Instructions to follow: Extract every line of the rows below that contains the string "makeId". Case counts.

>> Begin

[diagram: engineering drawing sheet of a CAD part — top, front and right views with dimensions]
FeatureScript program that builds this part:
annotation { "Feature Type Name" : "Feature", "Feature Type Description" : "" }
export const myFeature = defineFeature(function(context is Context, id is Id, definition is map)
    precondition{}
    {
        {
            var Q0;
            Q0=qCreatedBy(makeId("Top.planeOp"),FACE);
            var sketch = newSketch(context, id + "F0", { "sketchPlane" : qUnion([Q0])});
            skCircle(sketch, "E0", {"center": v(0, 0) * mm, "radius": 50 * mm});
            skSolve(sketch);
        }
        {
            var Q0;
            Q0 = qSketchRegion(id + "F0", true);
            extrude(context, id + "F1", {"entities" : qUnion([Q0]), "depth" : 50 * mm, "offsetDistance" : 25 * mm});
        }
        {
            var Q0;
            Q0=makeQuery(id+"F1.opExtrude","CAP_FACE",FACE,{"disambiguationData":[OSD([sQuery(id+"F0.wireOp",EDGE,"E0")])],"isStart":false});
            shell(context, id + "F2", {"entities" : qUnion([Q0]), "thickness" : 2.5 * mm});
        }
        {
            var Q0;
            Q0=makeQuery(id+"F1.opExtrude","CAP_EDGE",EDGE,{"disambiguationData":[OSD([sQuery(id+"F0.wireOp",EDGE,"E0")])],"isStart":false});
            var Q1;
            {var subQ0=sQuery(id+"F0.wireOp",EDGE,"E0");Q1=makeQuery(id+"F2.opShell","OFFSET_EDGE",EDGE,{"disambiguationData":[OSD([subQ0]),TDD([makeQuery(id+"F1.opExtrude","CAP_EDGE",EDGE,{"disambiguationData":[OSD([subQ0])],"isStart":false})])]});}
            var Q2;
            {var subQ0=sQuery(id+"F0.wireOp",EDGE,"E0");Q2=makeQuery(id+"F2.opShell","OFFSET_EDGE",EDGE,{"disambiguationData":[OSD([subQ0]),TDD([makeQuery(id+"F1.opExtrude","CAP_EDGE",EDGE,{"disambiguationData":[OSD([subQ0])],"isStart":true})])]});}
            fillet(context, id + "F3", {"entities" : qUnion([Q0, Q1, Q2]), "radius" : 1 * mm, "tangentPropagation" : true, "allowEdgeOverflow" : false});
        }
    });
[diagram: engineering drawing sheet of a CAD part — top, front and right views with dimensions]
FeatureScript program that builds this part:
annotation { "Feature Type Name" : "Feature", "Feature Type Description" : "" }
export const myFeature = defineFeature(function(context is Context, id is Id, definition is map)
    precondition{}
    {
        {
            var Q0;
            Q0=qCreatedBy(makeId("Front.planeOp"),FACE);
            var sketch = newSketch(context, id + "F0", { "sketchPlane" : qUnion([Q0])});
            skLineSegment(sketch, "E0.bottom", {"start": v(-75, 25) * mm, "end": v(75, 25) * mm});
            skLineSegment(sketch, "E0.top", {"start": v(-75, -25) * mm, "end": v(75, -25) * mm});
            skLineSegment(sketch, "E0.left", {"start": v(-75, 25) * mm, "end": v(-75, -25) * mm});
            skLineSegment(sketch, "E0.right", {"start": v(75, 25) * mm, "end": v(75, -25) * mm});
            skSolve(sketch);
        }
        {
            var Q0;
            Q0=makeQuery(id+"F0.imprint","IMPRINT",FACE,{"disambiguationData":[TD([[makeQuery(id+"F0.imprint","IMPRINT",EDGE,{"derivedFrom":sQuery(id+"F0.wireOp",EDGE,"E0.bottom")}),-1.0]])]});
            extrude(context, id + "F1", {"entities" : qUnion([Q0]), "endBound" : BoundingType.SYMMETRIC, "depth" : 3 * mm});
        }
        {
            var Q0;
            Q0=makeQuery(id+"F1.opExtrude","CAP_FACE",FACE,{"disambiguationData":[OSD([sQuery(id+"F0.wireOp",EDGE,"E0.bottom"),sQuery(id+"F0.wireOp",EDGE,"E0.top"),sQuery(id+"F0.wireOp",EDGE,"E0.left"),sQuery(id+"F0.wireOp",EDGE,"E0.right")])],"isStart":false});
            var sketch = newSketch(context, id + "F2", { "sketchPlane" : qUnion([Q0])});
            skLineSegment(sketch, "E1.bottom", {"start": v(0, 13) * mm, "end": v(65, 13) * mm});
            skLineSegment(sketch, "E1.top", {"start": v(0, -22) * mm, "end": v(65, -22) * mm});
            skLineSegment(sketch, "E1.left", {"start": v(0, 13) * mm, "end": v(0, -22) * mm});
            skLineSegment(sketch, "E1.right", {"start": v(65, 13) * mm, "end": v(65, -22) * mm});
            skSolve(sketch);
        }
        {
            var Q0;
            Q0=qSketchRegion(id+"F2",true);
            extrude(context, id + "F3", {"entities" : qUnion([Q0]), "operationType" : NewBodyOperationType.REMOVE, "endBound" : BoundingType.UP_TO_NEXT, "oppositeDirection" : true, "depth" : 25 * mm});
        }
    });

>> End

Correct result:
            Q0=qCreatedBy(makeId("Top.planeOp"),FACE);
            Q0=qCreatedBy(makeId("Front.planeOp"),FACE);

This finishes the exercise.